Alaska Supreme Court Won’t Order Ballots Reprinted, Despite Their Omission of Party Labels for Certain Candidates

On September 18, the Alaska Supreme Court verbally announced a decision after the hearing in Galvin v State. The Alaska ballots have already been printed without the partisan labels for the nominees of unqualified parties, and without the partisan affiliation of major party nominees who are not members of the party that nominated them. The 2020 ballot does not follow state law, and injures certain candidates. But those ballots will be used anyway. See this story.

Ruth Bader Ginsburg Dies

On September 18, U.S. Supreme Court Justice Ruth Bader Ginsburg died.

No member of the current court was more favorable to minor party and independent candidates and voters than she was. She wrote Buckley v American Constitutional Law Foundation, which struck down state laws requiring petitioners to be registered voters.

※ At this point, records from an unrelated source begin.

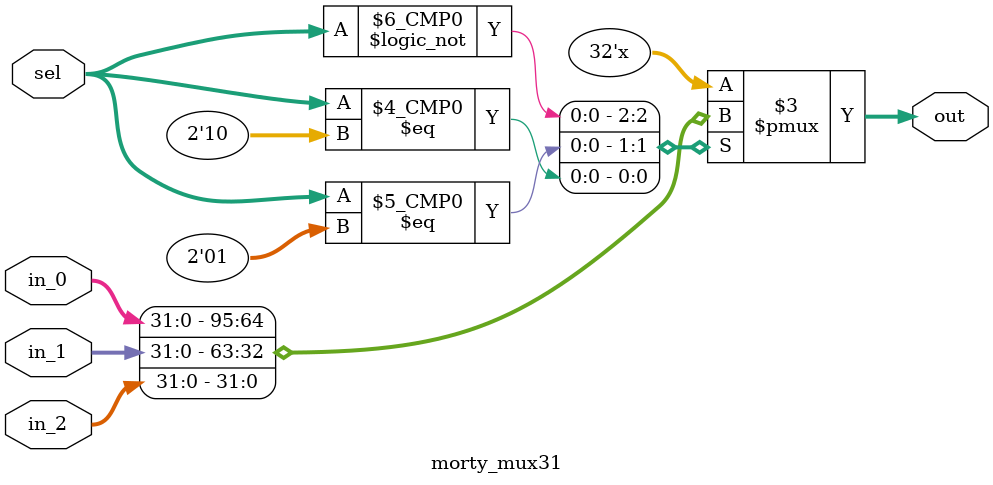
<source format=v>


module morty_mux31 (
		input 	[31:0] in_0,
		input 	[31:0] in_1,
		input   [31:0] in_2,
		input   [ 1:0] 	sel,
		output	reg [31:0] out  ); 

	always @(*) begin
		case(sel)
			2'b0  : out = in_0; 
			2'b1  : out = in_1;
			2'b10 : out = in_2;
		endcase
	end
endmodule
		

</source>
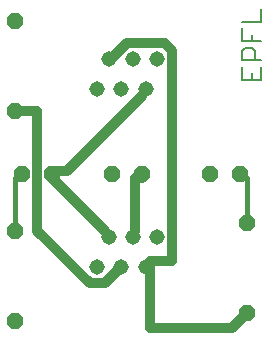
<source format=gtl>
G75*
G70*
%OFA0B0*%
%FSLAX24Y24*%
%IPPOS*%
%LPD*%
%AMOC8*
5,1,8,0,0,1.08239X$1,22.5*
%
%ADD10C,0.0060*%
%ADD11OC8,0.0520*%
%ADD12C,0.0515*%
%ADD13C,0.0320*%
%ADD14C,0.0160*%
D10*
X009636Y009711D02*
X010276Y009711D01*
X010276Y010138D01*
X010276Y010356D02*
X009636Y010356D01*
X009636Y010676D01*
X009743Y010783D01*
X009956Y010783D01*
X010063Y010676D01*
X010063Y010356D01*
X009956Y009925D02*
X009956Y009711D01*
X009636Y009711D02*
X009636Y010138D01*
X009636Y011000D02*
X009636Y011427D01*
X009636Y011645D02*
X010276Y011645D01*
X010276Y012072D01*
X009956Y011214D02*
X009956Y011000D01*
X010276Y011000D02*
X009636Y011000D01*
D11*
X002056Y001681D03*
X002056Y004681D03*
X002306Y006556D03*
X003306Y006556D03*
X002056Y008681D03*
X002056Y011681D03*
X005306Y006556D03*
X006306Y006556D03*
X008556Y006556D03*
X009556Y006556D03*
X009806Y004931D03*
X009806Y001931D03*
D12*
X006806Y004462D03*
X006003Y004462D03*
X005200Y004462D03*
X004806Y003462D03*
X005609Y003462D03*
X006413Y003462D03*
X006413Y009401D03*
X005609Y009401D03*
X004806Y009401D03*
X005200Y010401D03*
X006003Y010401D03*
X006806Y010401D03*
D13*
X007306Y010681D02*
X007056Y010931D01*
X005806Y010931D01*
X005306Y010431D01*
X005200Y010401D01*
X006413Y009401D02*
X006306Y009181D01*
X003806Y006681D01*
X003306Y006681D01*
X003306Y006556D01*
X003306Y006431D01*
X005056Y004681D01*
X005200Y004462D01*
X006003Y004462D02*
X006056Y004681D01*
X006056Y006431D01*
X006306Y006431D01*
X006306Y006556D01*
X006556Y003681D02*
X006413Y003462D01*
X006556Y003431D01*
X006556Y001431D01*
X009306Y001431D01*
X009806Y001931D01*
X007306Y003681D02*
X006556Y003681D01*
X007306Y003681D02*
X007306Y010681D01*
X002806Y008681D02*
X002056Y008681D01*
X002806Y008681D02*
X002806Y004681D01*
X004556Y002931D01*
X005056Y002931D01*
X005556Y003431D01*
X005609Y003462D01*
D14*
X002306Y006431D02*
X002306Y006556D01*
X002306Y006431D02*
X002056Y006431D01*
X002056Y004681D01*
X009556Y006431D02*
X009556Y006556D01*
X009556Y006431D02*
X009806Y006431D01*
X009806Y004931D01*
M02*

</source>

Also, in the last Supreme Court decision that discussed minor parties, Clingman v Beaver (2005), she joined the dissent of Justice John Paul Stevens which said, “There is over a century of experience demonstrating that the two major parties are fully capable of maintaining their own positions of dominance in the political marketplace without any special assistance from the state governments they dominate.”

Howie Hawkins’ Name Will be on Ballot Used by 72.8% of Voters

No one knows how many votes will be cast for president in any state in November 2020. But if one uses the November 2016 vote as a substitute, one can calculate that 72.8% of the voters will use a ballot that has Howie Hawkins’ name. Without the three Democratic Party challenges to him in Montana, Pennsylvania, and Wisconsin, his percentage would have been 79.8%.

The 2020 percentage for him is better than it was for the Green presidential nominee in 1996, 2004, and 2008.